Aku hanya diam tak menjawab pertanyaannya. Aku hanya memandang Adellia yang mulai bergerak mendekati kami. Suasana malam yang tadinya hening, mulai berubah menjadi mencekam. Muncul perasaan tak nyaman, sebab aku merasa seperti banyak pandangan mata yang tertuju kepadaku.
Tiba-tiba banyak muncul suara tawa cekikikan, bercampur dengan tangisan dan juga jeritan wanita dari berbagai arah. Bulu kudukku bergidik, spontan aku langsung bergerak mengambil jarak menjauhi Steven lalu mendekat dengan Adellia.
Saat aku memerhatikan sekitarku, aku menyadari bahwa kami sudah dikelilingi oleh kain putih yang sedang beterbangan. Ternyata sudah muncul banyak makhluk halus yang berwujud kuntilanak berwajah hancur. Jika kutaksir secara kasar, mungkin jumlah mereka ada sampai puluhan. Perlahan mereka mulai mendekati kami, tetapi Steven tak sadar akan hal itu, dia hanya berdiam diri dan memandangi kami berdua dengan tatapan yang kosong.
Tak lama kemudian, Kuntilanak merah yang kulihat kemarin muncul dalam seketika dan berdiri melayang disamping Steven.
"Jangan berani-beraninya kalian mengganggu urusanku." teriaknya sambil menatap kami dengan penuh dendam.
"Pergi dan jangan ganggu temanku lagi, atau kita perang sekarang juga." ucap Adel
"Hihihihihi, memangnya kamu itu siapa? berani-beraninya mengancamku!" jawabnya dengan senyum menyeringai.
Tiba-tiba muncul sesosok pria dibelakang Adellia, yang menggunakan baju zirah berwarna emas, berambut panjang dan wajahnya terlihat seperti pria paruh baya. Dia memegang sebuah tombak panjang sambil menatap lawan dengan ekspresi yang sangat serius.

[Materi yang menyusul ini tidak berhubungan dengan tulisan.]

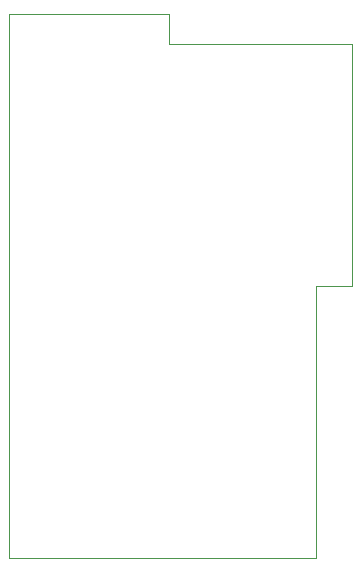
<source format=gbr>
%TF.GenerationSoftware,KiCad,Pcbnew,5.1.8-db9833491~87~ubuntu20.04.1*%
%TF.CreationDate,2020-11-15T18:33:08-08:00*%
%TF.ProjectId,inflow-controller-v0,696e666c-6f77-42d6-936f-6e74726f6c6c,rev?*%
%TF.SameCoordinates,Original*%
%TF.FileFunction,Profile,NP*%
%FSLAX46Y46*%
G04 Gerber Fmt 4.6, Leading zero omitted, Abs format (unit mm)*
G04 Created by KiCad (PCBNEW 5.1.8-db9833491~87~ubuntu20.04.1) date 2020-11-15 18:33:08*
%MOMM*%
%LPD*%
G01*
G04 APERTURE LIST*
%TA.AperFunction,Profile*%
%ADD10C,0.100000*%
%TD*%
G04 APERTURE END LIST*
D10*
X109500000Y-91000000D02*
X96000000Y-91000000D01*
X109500000Y-93500000D02*
X109500000Y-91000000D01*
X125000000Y-93500000D02*
X109500000Y-93500000D01*
X125000000Y-114000000D02*
X125000000Y-93500000D01*
X122000000Y-114000000D02*
X125000000Y-114000000D01*
X122000000Y-137000000D02*
X122000000Y-114000000D01*
X96000000Y-137000000D02*
X122000000Y-137000000D01*
X96000000Y-91000000D02*
X96000000Y-137000000D01*
M02*

</source>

"Apa perintah anda, nona?" ucapnya sambil membungkuk
"Binasakan mereka smua." perintah Adel
Seketika, semua kuntilanak yang mengelilingi kami berteriak histeris dan mulai bergerak menyerang penjaga Adellia. Tak tinggal diam, penjaga Adellia bergerak jauh lebih cepat dan menusuk para kuntilanak itu dengan membabi buta. Tusukan tombaknya berhasil membuat lubang besar ditubuh para kuntilanak itu. Mereka yang terkena serangan tombak itu menjerit histeris lalu lenyap menghilang seketika.
Tetapi berbeda dari ekspektasiku, para kuntilanak itu bukannya makin melemah, mereka malah semakin beringas menyerang pria itu dengan kuku panjang mereka. Sementara itu, pria itu dengan elegannya bisa menghindari dan menangkis setiap serangan dengan tombaknya.